Why this site

When I was born, my right arm did not move.

My parents had no idea why. My Dad told me that the hospital staff didn’t say why it didn’t move. They were silent…but they knew. The obstetrician had to break my collar bone to get me out. That injured the brachial plexus nerves in my shoulder. Those nerves connect your brain’s commands to the muscles in your arm and hand.

But my parents had no idea what was happening nor what they could do about it. They were completely in the dark and they couldn’t get a straight answer from any doctor as to the prognosis. One doctor said my arm would turn inward and eventually need to be broken and re-set. Another said that I would grow out of it. Our pediatrician had no experience with it.

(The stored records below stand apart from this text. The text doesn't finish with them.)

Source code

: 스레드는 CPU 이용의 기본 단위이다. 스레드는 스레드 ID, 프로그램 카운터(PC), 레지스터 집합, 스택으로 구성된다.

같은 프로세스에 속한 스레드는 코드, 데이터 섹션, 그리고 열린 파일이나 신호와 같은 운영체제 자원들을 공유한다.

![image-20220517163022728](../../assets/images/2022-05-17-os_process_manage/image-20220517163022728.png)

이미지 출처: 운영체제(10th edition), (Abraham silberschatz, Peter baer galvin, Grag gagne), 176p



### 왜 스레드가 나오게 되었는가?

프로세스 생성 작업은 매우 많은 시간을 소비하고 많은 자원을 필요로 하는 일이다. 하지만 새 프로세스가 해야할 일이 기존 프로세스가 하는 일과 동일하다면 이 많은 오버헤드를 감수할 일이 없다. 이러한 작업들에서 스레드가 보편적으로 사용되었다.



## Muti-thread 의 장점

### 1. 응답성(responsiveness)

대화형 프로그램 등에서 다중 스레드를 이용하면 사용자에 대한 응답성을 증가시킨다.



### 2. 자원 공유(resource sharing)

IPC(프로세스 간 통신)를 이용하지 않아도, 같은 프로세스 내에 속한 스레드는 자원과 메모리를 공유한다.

Eventually, after lots of research, my parents connected with other parents going through the same thing. It turns out that few people know what the future holds because a nerve injury comes in many different degrees and you can never really tell how it will heal. Some kids have it way worse than others. I was actually lucky. After three months, my fingers began to move. Today, my arm looks a little weird but I play sports and nobody can really tell my right arm is not quite…right.

My name is Tate Peddrick. I made this site just to cast a little light in the darkness that parents and kids go through when they are wondering what the future might look like. It’s not really about my story and it’s not a legal or medical advice site. It’s just about hearing real people talk about life with this injury. My mission is just to provide some source of strength and optimism for kids and parents living with a brachial plexus injury.

I also want to encourage you to donate to the Shriner’s Hospital for Children in Philadelphia. The people there knew all about my injury and gave us all the information we needed. And they do it all for free. If there was ever a great cause to support, it is Shriner’s.